Anne Killigrew (1660—1685) was an English poet. Born in London, Killigrew is perhaps best known as the subject of a famous elegy by the poet John Dryden entitled To The Pious Memory of the Accomplish'd Young Lady Mrs. Anne Killigrew (1686). She was however a skilful poet in her own right, and her Poems were published posthumously in 1686. Dryden compared her poetic abilities to the famous Greek poet of antiquity, Sappho. Killigrew died of smallpox aged 25.

Anne Killigrew is an often-overlooked poet and painter who died young and has become immortalized in John Dryden’s Ode to her. Although she only produced one short book composed of 33 poems, three of which are of disputed authorship, she remains a prominent female writer of seventeenth-century literature

Anne Killigrew excelled in multiple media. It is said that she has painted a total of 15 paintings; only four are known to exist today. They are all based on biblical and mythological imagery. It is unknown whether she based the poems on the paintings, or whether she had painted the paintings to complement her poetry. Both share an emphasis on nature and suggest female rebellion in a male-dominated society.

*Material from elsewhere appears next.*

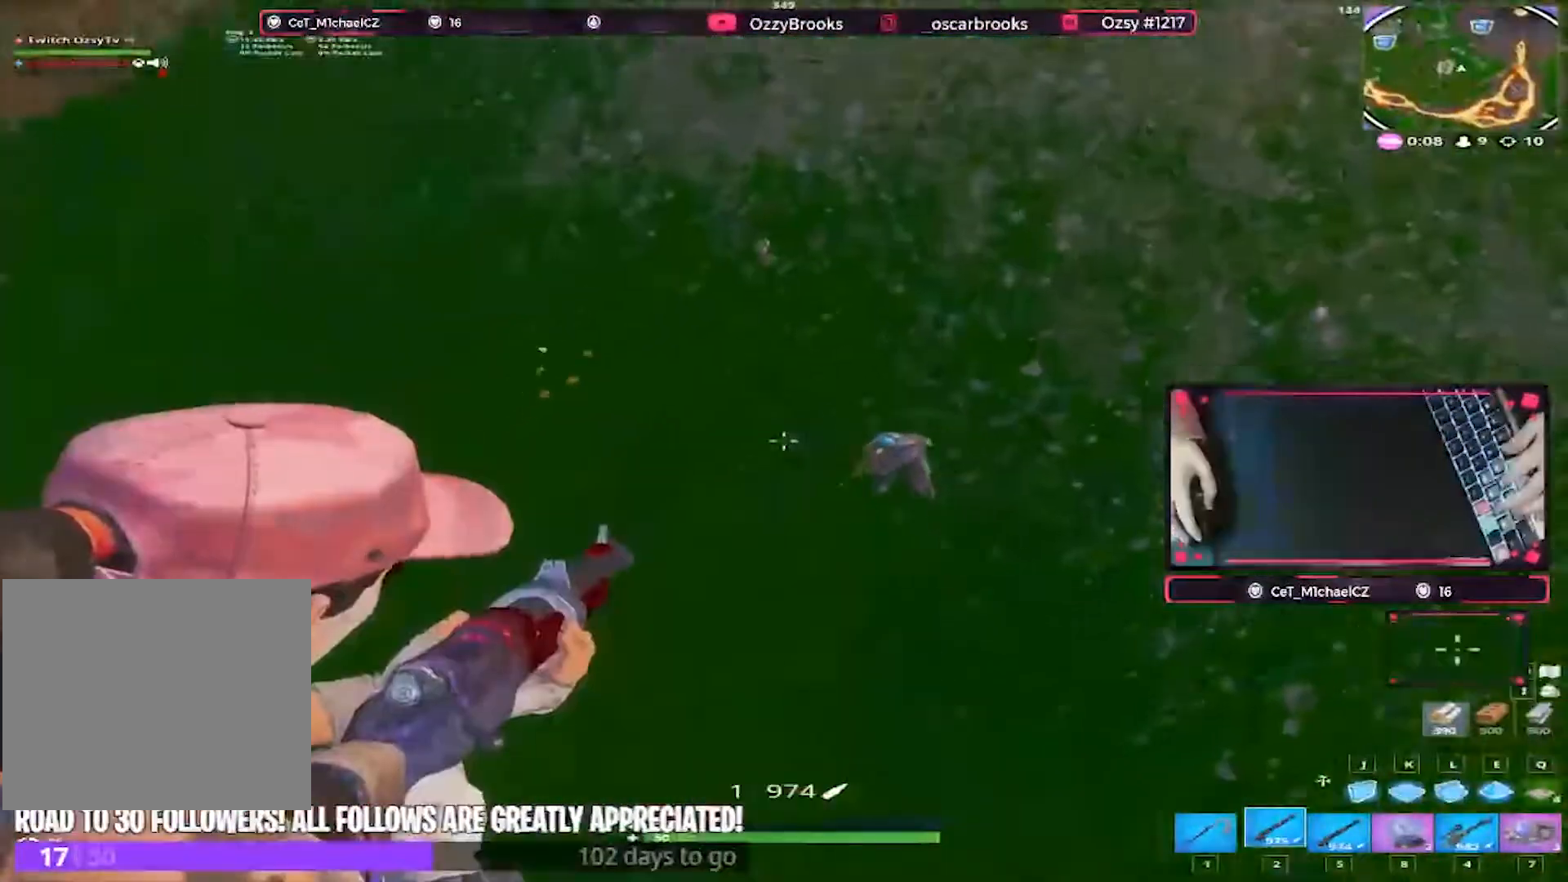
{"keys": ["d"], "events": [[433, "w", "up"]]}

All of her poetry has beautiful and potent imagery, but she has often been criticized for having used well worn and conventional topics such as death, love, and the human condition. Alexander Pope, a prominent critic as well as the leading poet of the time, labelled her work “crude” and “unsophisticated.” So, the question has frequently been raised: is Killigrew so deserving of such an immortalizing Ode by Dryden Had he even read her poetry to properly determine her skills Some say Dryden defended all poets as teachers of moral truths, and therefore Killigrew, despite her lack of experience, deserved his praise. However, evidence shows that she might not have been ready to see some of her work published, such as the unfinished poem “Alexandreis,” about Alexander the Great. At the end of the poem, she expresses the feeling that the task was too great for her to take on and she would try to finish it at another time. Then, there is the question of the last three poems that were found among her papers. They seem to be in her handwriting, which is why Killigrew’s father added them to her book. The poems are about the despair the author has for another woman, and could possibly be autobiographical if they are in fact by Killigrew. Some of her other poems are about failed friendships, possibly with Katherine Philips or Anne Finch, so this assumption may have some validity.